I also touched on this issue peripherally in my two-part article on Sequel Campaigns (Part 1, Part 2). What I have now realized is that aiming for shorter, more discrete campaigns with inbuilt plans for a sequel can be more advantageous than I had previously thought. This is a radical shift in my thinking; I typically design very broad, very long, campaigns, and those campaigns sometimes go through lulls when there isn’t a lot of caring about the campaign on the part of the players. Then a new adventure will re-engage them, the campaign will build up a new head of steam, and things will go fine – until the next dead spot.

Quite often, these lulls don’t affect the players equally; some remain interested in the campaign because the adventures remain relevant to their characters and appeal to their preferences in storytelling. That’s why dead spots don’t occur at the end of every adventure, or even every second adventure. The more players you have, the more likely it is that at least one of them will be able to sustain interest on behalf of the group, motivating and encouraging the others. At the same time, the more players you have, the harder it is to keep the campaign interesting for everybody.

A side note:
It follows that each GM has an ideal number of players in terms of sustaining overall interest in the campaign, whether they realize it or not; this is entirely aside from other administrative and GMing problems with too many players, it solely concerns the number of players that they are able to keep interested in the campaign. For me, the optimum number is 4-5; others have told me 5 or 6, based on subjective experience, and again without being able to explain why it is that a campaign with more players tends to lose one or two until it reaches that optimum level.

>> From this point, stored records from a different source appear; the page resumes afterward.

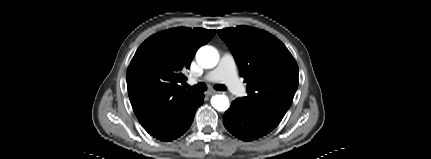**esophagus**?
I'll list each match as a JSON object with an SVG mask.
<instances>
[{"mask_svg":"<svg viewBox=\"0 0 431 159\" xmlns=\"http://www.w3.org/2000/svg\"><path fill=\"white\" fill-rule=\"evenodd\" d=\"M217 93V91H215V90H208L207 92H206V95L207 96H211V95H214V94H216Z\"/></svg>","mask_w":431,"mask_h":159,"instance_id":"34e87169","label":"esophagus"}]
</instances>
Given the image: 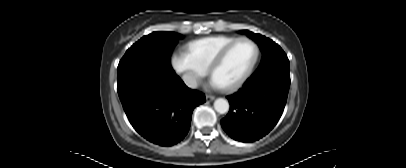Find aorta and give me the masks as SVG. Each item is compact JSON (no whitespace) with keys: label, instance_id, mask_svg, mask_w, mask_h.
Instances as JSON below:
<instances>
[{"label":"aorta","instance_id":"obj_1","mask_svg":"<svg viewBox=\"0 0 406 168\" xmlns=\"http://www.w3.org/2000/svg\"><path fill=\"white\" fill-rule=\"evenodd\" d=\"M214 109L218 113L224 114V113L228 112V110H229V103L226 99L218 98L214 102Z\"/></svg>","mask_w":406,"mask_h":168}]
</instances>
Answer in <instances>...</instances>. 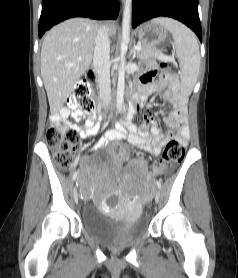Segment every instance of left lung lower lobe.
Segmentation results:
<instances>
[{
  "label": "left lung lower lobe",
  "mask_w": 238,
  "mask_h": 278,
  "mask_svg": "<svg viewBox=\"0 0 238 278\" xmlns=\"http://www.w3.org/2000/svg\"><path fill=\"white\" fill-rule=\"evenodd\" d=\"M159 16L181 21L202 41L198 0H133L132 27Z\"/></svg>",
  "instance_id": "1"
}]
</instances>
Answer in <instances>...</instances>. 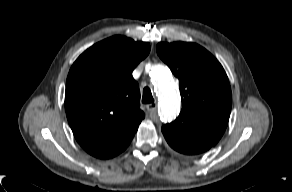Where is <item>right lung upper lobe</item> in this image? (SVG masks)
I'll return each instance as SVG.
<instances>
[{
    "label": "right lung upper lobe",
    "mask_w": 292,
    "mask_h": 192,
    "mask_svg": "<svg viewBox=\"0 0 292 192\" xmlns=\"http://www.w3.org/2000/svg\"><path fill=\"white\" fill-rule=\"evenodd\" d=\"M149 52V43L113 36L74 62L66 82L65 109L81 146L114 144L135 134L145 115L132 71Z\"/></svg>",
    "instance_id": "right-lung-upper-lobe-1"
}]
</instances>
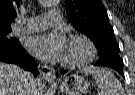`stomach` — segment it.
<instances>
[{"label":"stomach","mask_w":135,"mask_h":95,"mask_svg":"<svg viewBox=\"0 0 135 95\" xmlns=\"http://www.w3.org/2000/svg\"><path fill=\"white\" fill-rule=\"evenodd\" d=\"M88 88V81L79 74L67 76L60 84V90L65 95H85Z\"/></svg>","instance_id":"obj_1"}]
</instances>
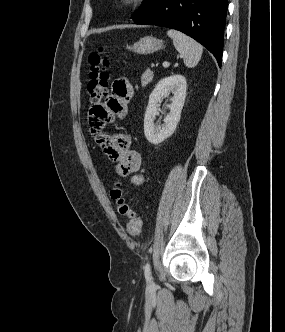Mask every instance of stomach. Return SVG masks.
<instances>
[{
    "instance_id": "1",
    "label": "stomach",
    "mask_w": 285,
    "mask_h": 332,
    "mask_svg": "<svg viewBox=\"0 0 285 332\" xmlns=\"http://www.w3.org/2000/svg\"><path fill=\"white\" fill-rule=\"evenodd\" d=\"M164 48L163 41L153 36H145L134 43L129 49L138 54H151Z\"/></svg>"
}]
</instances>
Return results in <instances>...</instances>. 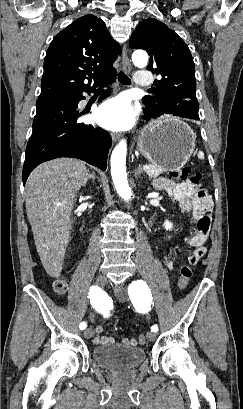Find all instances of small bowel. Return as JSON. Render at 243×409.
Returning <instances> with one entry per match:
<instances>
[{"mask_svg": "<svg viewBox=\"0 0 243 409\" xmlns=\"http://www.w3.org/2000/svg\"><path fill=\"white\" fill-rule=\"evenodd\" d=\"M155 187L161 190H165L169 195L179 202L181 208L190 213L196 223V229L189 237L184 238V243L195 249L188 257L189 265H196L199 260L205 255L206 247L205 242L208 238L211 226V212L213 210V201L208 193L190 183L174 182L166 178H159L155 181ZM166 266L171 269L172 263L168 258L164 259ZM111 310V303L105 302L104 316H108ZM90 319L93 321V317ZM103 328L101 326L95 327L96 337L94 339L95 344H107L114 343L115 337L111 335H101ZM121 343L125 346H137L139 341L135 338H123Z\"/></svg>", "mask_w": 243, "mask_h": 409, "instance_id": "small-bowel-1", "label": "small bowel"}]
</instances>
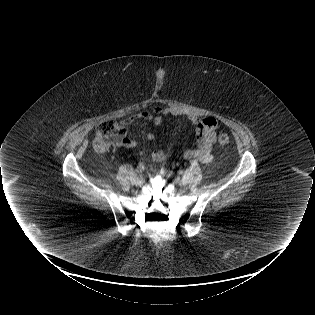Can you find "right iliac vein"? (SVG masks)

Finally, this places into a new context my recent two-part article, “The Wandering Spotlight” (Part 1, Part 2), which is all about maintaining player engagement in the campaign even when their characters aren’t the central focus of an adventure. Within this new context, this can be described as ensuring that other players have something to sustain interest when their part of the story seems to have ended.

Applying the Theory

This is all too new and raw to have a major impact on my campaign or adventure design. In fact, you could say that most of the lessons to be derived from these thoughts have already been implemented in my different campaigns, one way or another (described in more articles here than I can readily count). However, those changes were implemented without regard to why they worked or were necessary, beyond the most superficial understanding. What this new insight offers is a reason for the necessity of those changes and techniques to be implemented, and that in turn provides a means of validating future proposals and enhancing the benefits that it is hoped that they will yield.

Understanding this makes me a better campaign designer, a better adventure designer, and a better GM. Understanding some fundamental principle always does, even if it has no immediate practical application. But it’s still worth shouting about, don’t you think?